To many reformers, value-added analysis is sleek and sexy—it involves lots of numbers and esoteric talk of “controls,” “confidence intervals” and “statistical significance.” Skeptics say it’s all statistical pyrotechnics—flashy but frivolous. Nonetheless, there’s an emerging consensus that a new system will need to take into account multiple measures of a teacher’s performance—value-added scores, but also classroom observations by peers and principals, lesson plans, portfolios and self-evaluations.

A perfect evaluation system is probably a pipedream.

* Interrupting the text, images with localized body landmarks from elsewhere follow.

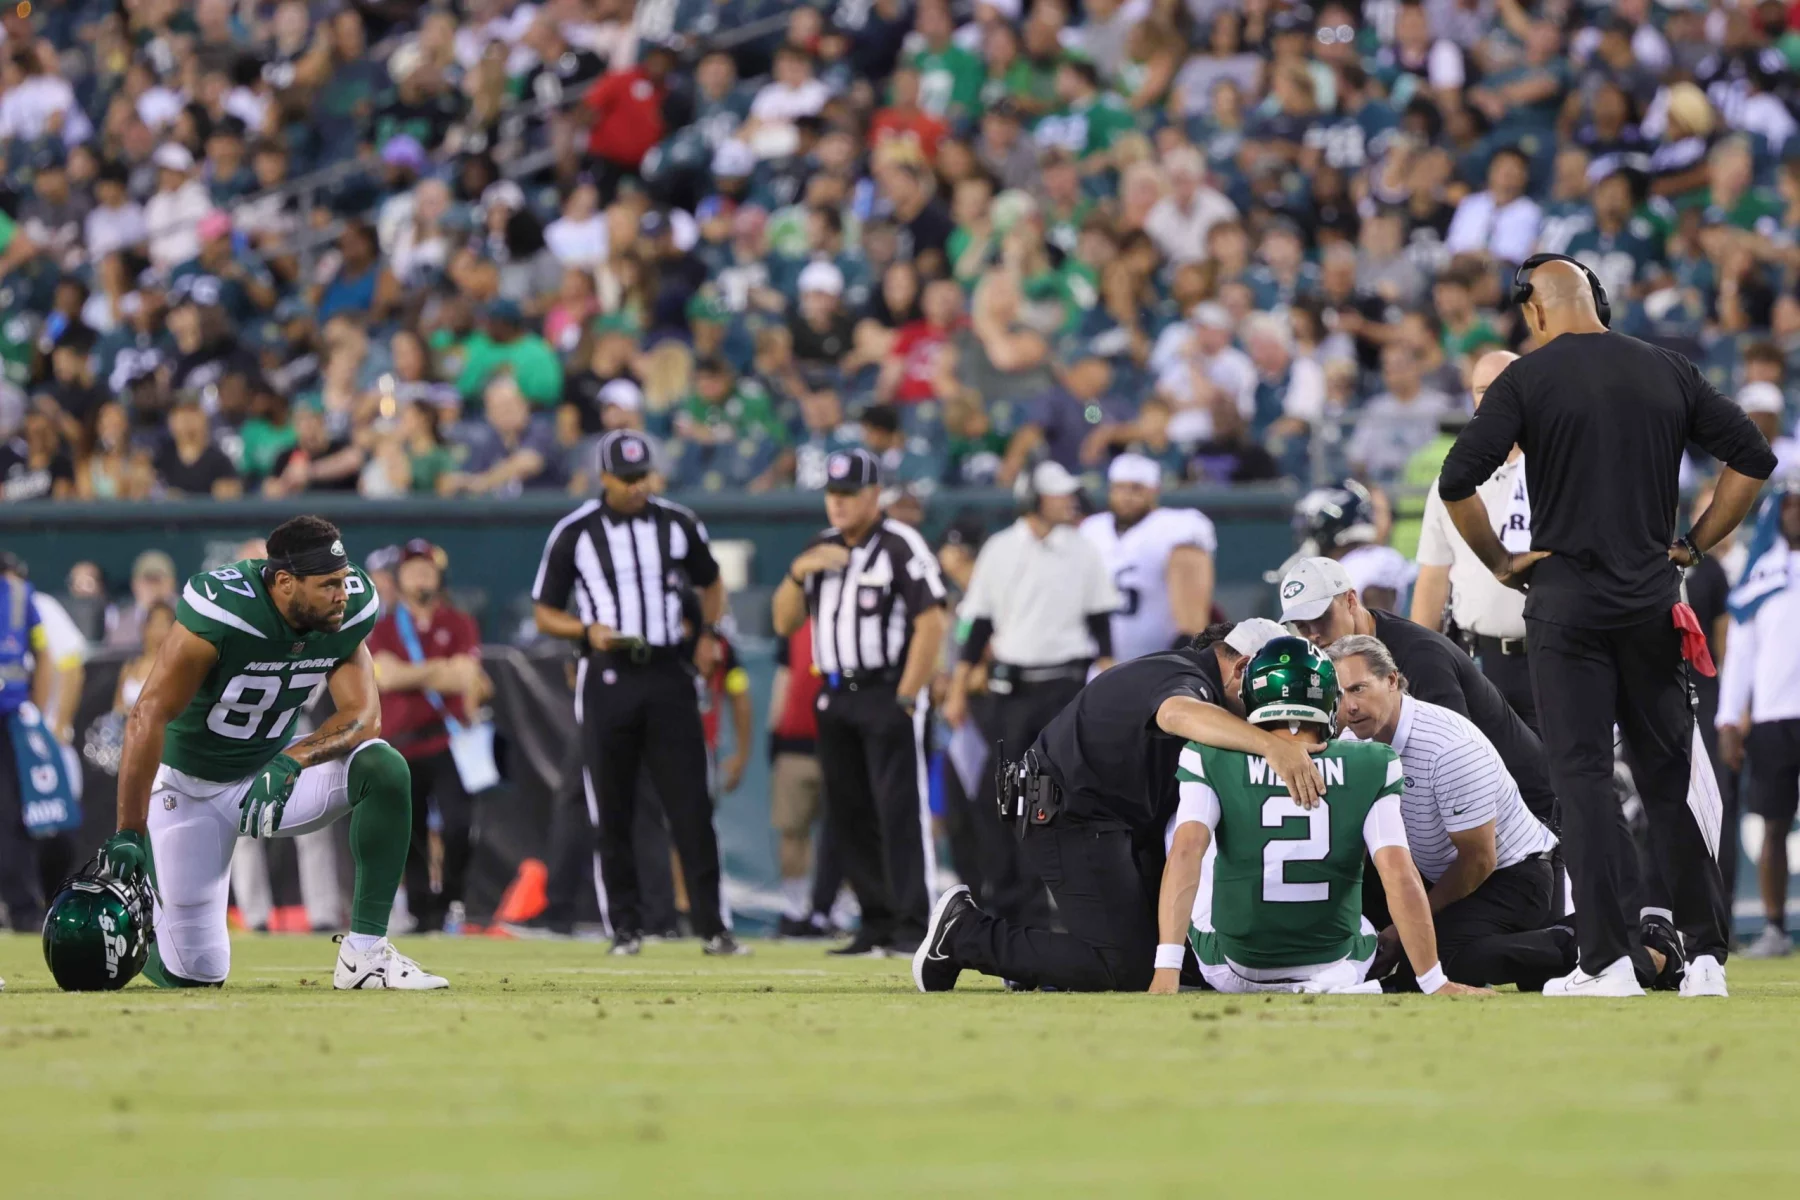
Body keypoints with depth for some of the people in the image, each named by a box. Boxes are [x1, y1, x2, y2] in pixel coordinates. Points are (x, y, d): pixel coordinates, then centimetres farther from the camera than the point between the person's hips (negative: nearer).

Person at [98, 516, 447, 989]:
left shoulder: (350, 611, -13)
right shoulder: (222, 611, -30)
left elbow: (364, 716, -13)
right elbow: (148, 717, -28)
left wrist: (292, 762, -34)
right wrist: (128, 835, -30)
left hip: (273, 770, 5)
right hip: (191, 786, -5)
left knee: (385, 769, -23)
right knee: (197, 971, -10)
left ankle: (365, 951, -17)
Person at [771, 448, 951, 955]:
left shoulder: (901, 546, -8)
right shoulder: (820, 550, 15)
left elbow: (933, 623, -14)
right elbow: (784, 622, 14)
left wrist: (906, 699, -17)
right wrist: (799, 572, -4)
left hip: (888, 693, -8)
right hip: (835, 699, 8)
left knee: (900, 811, -12)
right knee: (848, 817, 8)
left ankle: (914, 926, -14)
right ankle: (877, 926, 14)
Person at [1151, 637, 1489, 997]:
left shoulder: (1212, 763, -11)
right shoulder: (1370, 769, -11)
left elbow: (1186, 851, -23)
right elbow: (1400, 875, -16)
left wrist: (1166, 971, -29)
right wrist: (1436, 983, -11)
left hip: (1232, 973, -2)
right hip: (1336, 973, 2)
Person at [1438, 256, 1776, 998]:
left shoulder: (1530, 378, -4)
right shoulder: (1666, 372, 7)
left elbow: (1457, 482, -13)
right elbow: (1752, 458, 6)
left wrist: (1500, 563, -1)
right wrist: (1694, 546, 10)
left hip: (1567, 599, -3)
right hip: (1654, 599, 3)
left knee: (1582, 775, -2)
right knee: (1668, 776, 9)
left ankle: (1609, 959, -9)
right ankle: (1706, 957, 6)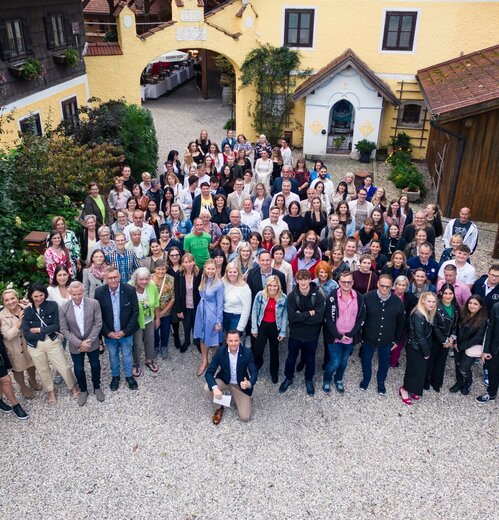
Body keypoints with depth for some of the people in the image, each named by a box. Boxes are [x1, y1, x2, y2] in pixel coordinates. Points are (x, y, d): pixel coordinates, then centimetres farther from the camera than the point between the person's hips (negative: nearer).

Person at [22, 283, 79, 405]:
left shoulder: (52, 305, -10)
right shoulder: (27, 311, -7)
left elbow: (57, 326, -14)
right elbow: (26, 334, -13)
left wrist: (38, 330, -14)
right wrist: (48, 331, -15)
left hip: (53, 342, -2)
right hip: (35, 346, 2)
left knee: (64, 367, 5)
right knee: (43, 370, 19)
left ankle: (73, 387, 32)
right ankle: (50, 391, 44)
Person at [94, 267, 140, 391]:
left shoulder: (130, 290, -18)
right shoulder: (99, 292, -15)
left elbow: (135, 312, -12)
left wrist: (125, 331, -14)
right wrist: (108, 332, -12)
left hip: (126, 332, -1)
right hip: (109, 333, 1)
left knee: (127, 354, 17)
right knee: (113, 355, 21)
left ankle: (129, 376, 41)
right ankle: (115, 376, 44)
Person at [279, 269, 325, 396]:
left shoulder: (318, 296, -16)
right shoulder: (292, 296, -14)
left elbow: (319, 317, -23)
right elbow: (291, 317, -22)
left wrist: (300, 316, -22)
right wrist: (309, 314, -23)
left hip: (312, 335, 0)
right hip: (295, 334, 0)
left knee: (310, 359, 20)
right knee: (291, 358, 19)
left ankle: (309, 380, 44)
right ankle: (288, 378, 44)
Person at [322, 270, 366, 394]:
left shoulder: (359, 298, -5)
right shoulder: (332, 297, -13)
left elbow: (361, 318, -3)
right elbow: (329, 319, -12)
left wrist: (350, 334, -10)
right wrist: (338, 335, -15)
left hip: (350, 338, 3)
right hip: (335, 337, -3)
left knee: (344, 362, 18)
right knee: (335, 363, 0)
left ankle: (338, 380, 44)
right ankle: (326, 381, 28)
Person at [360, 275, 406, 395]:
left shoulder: (398, 301, -13)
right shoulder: (368, 297, -18)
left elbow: (401, 323, -1)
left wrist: (397, 340, 3)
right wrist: (359, 334, -5)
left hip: (387, 340, 1)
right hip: (369, 338, -1)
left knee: (384, 363, 19)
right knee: (366, 360, 19)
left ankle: (381, 383, 45)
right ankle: (365, 379, 46)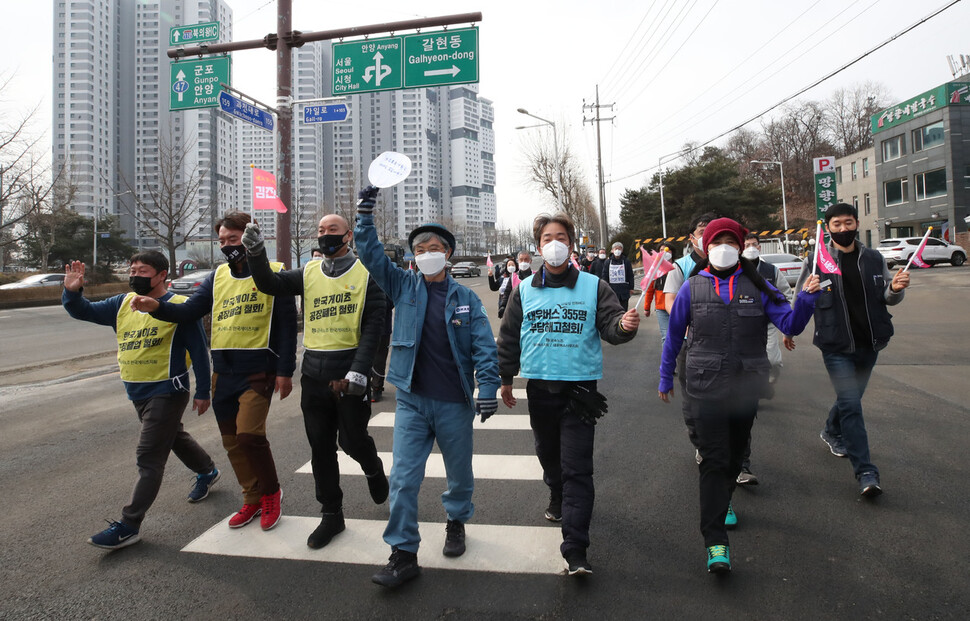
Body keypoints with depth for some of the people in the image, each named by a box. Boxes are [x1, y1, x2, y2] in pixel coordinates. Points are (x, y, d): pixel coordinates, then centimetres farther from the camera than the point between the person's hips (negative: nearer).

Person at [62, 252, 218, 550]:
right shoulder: (122, 304, 7)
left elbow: (199, 351, -11)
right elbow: (85, 312, 5)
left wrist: (202, 391, -10)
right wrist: (72, 292, -17)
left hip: (167, 393, -8)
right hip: (137, 392, 8)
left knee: (148, 458, -5)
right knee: (174, 437, 25)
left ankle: (129, 525, 2)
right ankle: (207, 471, 48)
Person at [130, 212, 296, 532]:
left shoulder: (273, 273, -3)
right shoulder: (218, 276, 13)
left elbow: (287, 324, -5)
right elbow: (189, 310, 6)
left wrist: (285, 371, -9)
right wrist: (157, 307, -14)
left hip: (257, 369, -6)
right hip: (223, 371, 6)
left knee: (249, 434, -17)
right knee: (232, 442, 11)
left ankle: (271, 492, 8)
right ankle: (252, 499, 28)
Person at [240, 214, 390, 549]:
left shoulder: (366, 274, -3)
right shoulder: (309, 273, 9)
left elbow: (373, 327, -9)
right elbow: (269, 284, -3)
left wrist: (358, 373, -17)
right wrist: (255, 252, -20)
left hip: (350, 371, -4)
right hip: (314, 372, 4)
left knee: (353, 440, 4)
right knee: (321, 447, 10)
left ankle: (373, 469, 39)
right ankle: (331, 515, 25)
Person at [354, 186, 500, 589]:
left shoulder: (465, 298, 0)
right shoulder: (403, 286, 4)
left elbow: (485, 347, -5)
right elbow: (371, 254, -2)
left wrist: (487, 389, -14)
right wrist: (365, 213, -13)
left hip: (455, 403, 0)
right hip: (411, 400, 0)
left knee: (459, 473, 16)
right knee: (403, 479, -2)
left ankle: (457, 522, 44)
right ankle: (403, 554, 11)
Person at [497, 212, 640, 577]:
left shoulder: (593, 286, 0)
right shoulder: (525, 290, 6)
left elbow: (610, 326, -5)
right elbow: (509, 336, 12)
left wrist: (624, 325, -28)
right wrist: (506, 379, 14)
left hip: (579, 387, -3)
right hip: (539, 387, 3)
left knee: (577, 467, -5)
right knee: (548, 454, 20)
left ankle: (575, 549, -2)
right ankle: (558, 499, 49)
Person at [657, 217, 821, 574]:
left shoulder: (756, 286, 3)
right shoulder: (693, 287, 0)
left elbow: (790, 324, -4)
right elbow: (674, 336, 8)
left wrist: (807, 297, -23)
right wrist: (665, 379, 12)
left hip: (747, 384, 3)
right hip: (707, 386, -3)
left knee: (736, 451, 19)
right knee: (713, 459, -7)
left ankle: (723, 499, 47)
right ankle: (715, 541, -3)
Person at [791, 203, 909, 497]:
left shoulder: (874, 259, 5)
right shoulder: (816, 261, -4)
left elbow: (888, 299, 11)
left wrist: (895, 288, -12)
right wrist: (790, 330, 10)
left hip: (868, 344, 4)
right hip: (836, 347, -4)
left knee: (850, 398, 18)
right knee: (851, 405, -8)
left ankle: (832, 432, 47)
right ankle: (866, 472, -4)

Andrew Rotherham, who writes the Eduwonk blog as well as the weekly “School of Thought” column for Time magazine, says that “You can’t have a system that makes sure nothing unfair happens to someone. … People can be let go for the wrong reasons. That can happen. That is life.”

The real question, then, is whether value-added analysis is an improvement over tools we’ve relied on in the past, and for Rotherham and many other experts in the field, the answer is an unambiguous “yes.”

Not everyone agrees, including some observers abroad. Pasi Sahlberg, Director General of the Centre for International Mobility and Cooperation in Finland’s Ministry of Education and Culture, says: “It’s very difficult to use this data to say anything about the effectiveness of teachers. If you tried to do this in my country, Finnish teachers would probably go on strike and wouldn’t return until this crazy idea went away. Finns don’t believe you can reliably measure the essence of learning.”